### TEXT PASSAGE
--------

Photo of Hilarie Bass by Tom Salyer.

ABA President Hilarie Bass has had a long and successful career as a commercial litigator for Greenberg Traurig in Miami, where she serves as co-president. In one recent case, she was able to recover tens of millions of dollars for her construction industry clients from the Chinese manufacturers of defective drywall.

But her community service with organizations such as the United Way and her pro bono work have been just as impactful.

In 2010, as the pro bono attorney for two foster children, Bass helped bring an end to a Florida state law barring gays and lesbians from adopting children. At the time, although her young clients had been raised by gay foster parents, the couple could not formally adopt the children. Bass led the team that represented the brothers during the two years it took for the case to work its way through the courts.

“She had a passion for this issue,” said Judge Cindy Lederman of Florida’s 11th Judicial Circuit in a video that honors Bass for receiving the 2017 Judge Learned Hand Award from the American Jewish Committee. “I ruled that the law was unconstitutional, and she was the first to put on evidence from the child’s perspective, and how this related to the rights of the child, the permanency issues relating to the child, but also the well-being of the child.”

Bass’ experience in that case was foremost in her mind when she decided on a pro bono project for her presidency, which began at the close of the 2017 ABA Annual Meeting in New York City in August, and will last through the 2018 annual meeting.

--------

### PROBLEM TO WORK ON
According to the profile of Hilarie Bass, why could the gay foster parents not formally adopt the two brothers they had raised? Answer in one to three sentences.

Records from a dataset:
--------

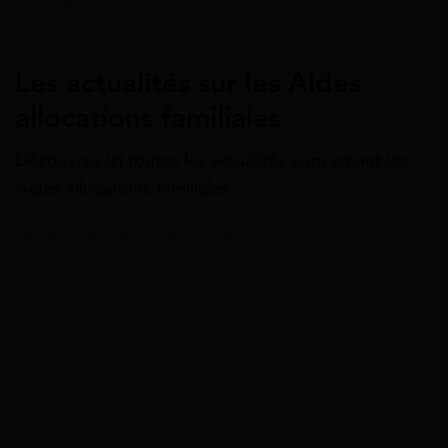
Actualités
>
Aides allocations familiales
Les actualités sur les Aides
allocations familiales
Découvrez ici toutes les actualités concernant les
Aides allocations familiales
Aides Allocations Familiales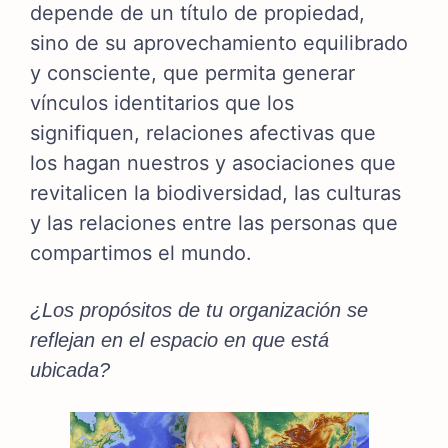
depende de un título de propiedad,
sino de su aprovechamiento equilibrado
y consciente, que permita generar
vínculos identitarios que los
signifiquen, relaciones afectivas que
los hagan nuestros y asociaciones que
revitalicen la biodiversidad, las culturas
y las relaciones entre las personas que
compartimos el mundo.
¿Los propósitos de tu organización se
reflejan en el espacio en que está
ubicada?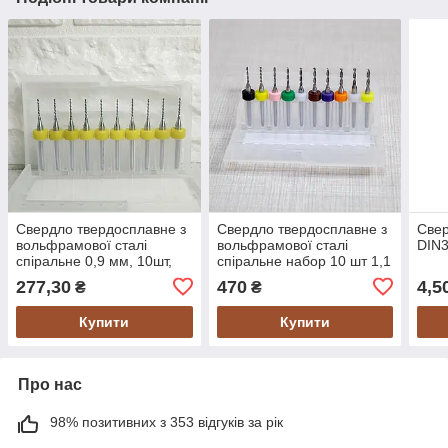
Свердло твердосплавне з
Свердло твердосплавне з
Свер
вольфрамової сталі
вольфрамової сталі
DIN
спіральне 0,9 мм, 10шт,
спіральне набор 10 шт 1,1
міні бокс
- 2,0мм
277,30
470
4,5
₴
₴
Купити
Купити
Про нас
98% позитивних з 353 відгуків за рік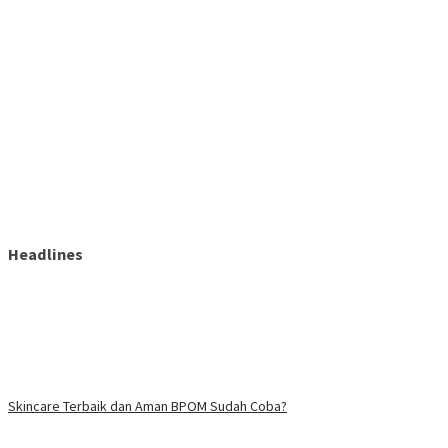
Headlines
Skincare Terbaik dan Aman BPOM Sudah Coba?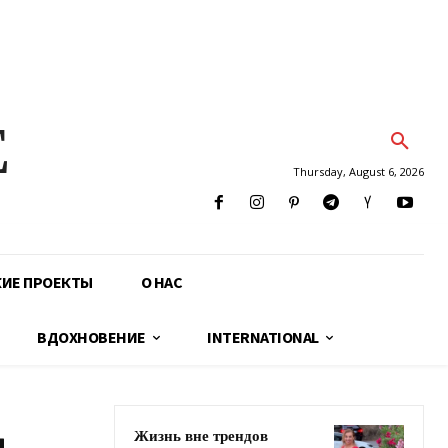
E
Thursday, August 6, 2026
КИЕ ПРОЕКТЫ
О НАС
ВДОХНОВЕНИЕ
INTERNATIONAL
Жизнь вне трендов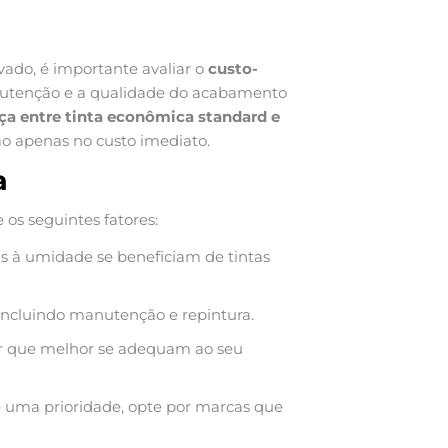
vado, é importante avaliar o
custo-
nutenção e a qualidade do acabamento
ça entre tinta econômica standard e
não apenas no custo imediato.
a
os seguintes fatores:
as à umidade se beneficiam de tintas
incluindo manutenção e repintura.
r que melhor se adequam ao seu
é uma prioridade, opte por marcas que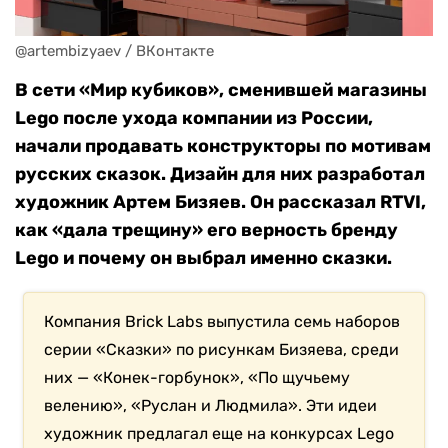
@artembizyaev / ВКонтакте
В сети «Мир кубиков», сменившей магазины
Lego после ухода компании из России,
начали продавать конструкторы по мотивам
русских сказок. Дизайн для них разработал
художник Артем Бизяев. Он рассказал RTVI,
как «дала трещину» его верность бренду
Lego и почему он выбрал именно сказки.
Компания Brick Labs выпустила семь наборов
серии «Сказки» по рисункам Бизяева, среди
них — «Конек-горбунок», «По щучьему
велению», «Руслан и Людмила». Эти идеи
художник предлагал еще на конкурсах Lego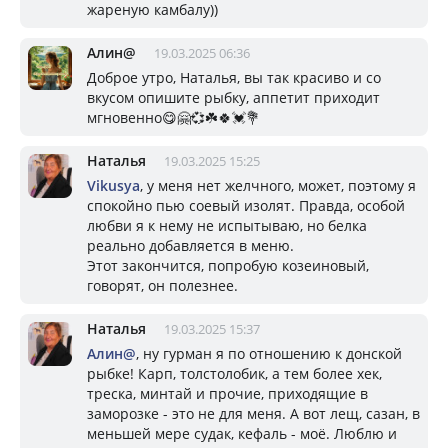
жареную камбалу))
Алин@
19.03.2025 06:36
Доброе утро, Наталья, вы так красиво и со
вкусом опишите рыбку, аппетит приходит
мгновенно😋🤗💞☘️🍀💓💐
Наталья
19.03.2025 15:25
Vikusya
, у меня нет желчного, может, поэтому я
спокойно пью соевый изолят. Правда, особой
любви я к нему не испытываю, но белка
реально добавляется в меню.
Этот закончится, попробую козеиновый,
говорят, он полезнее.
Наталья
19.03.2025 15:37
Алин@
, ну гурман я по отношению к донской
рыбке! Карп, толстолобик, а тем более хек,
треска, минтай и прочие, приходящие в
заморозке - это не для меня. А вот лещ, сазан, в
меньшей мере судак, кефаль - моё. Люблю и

--------

### SOLVED EXERCISE
At the time, Florida had a state law barring gays and lesbians from adopting children. Because of that law, the couple could not formally adopt the boys, even though they had raised them as foster parents.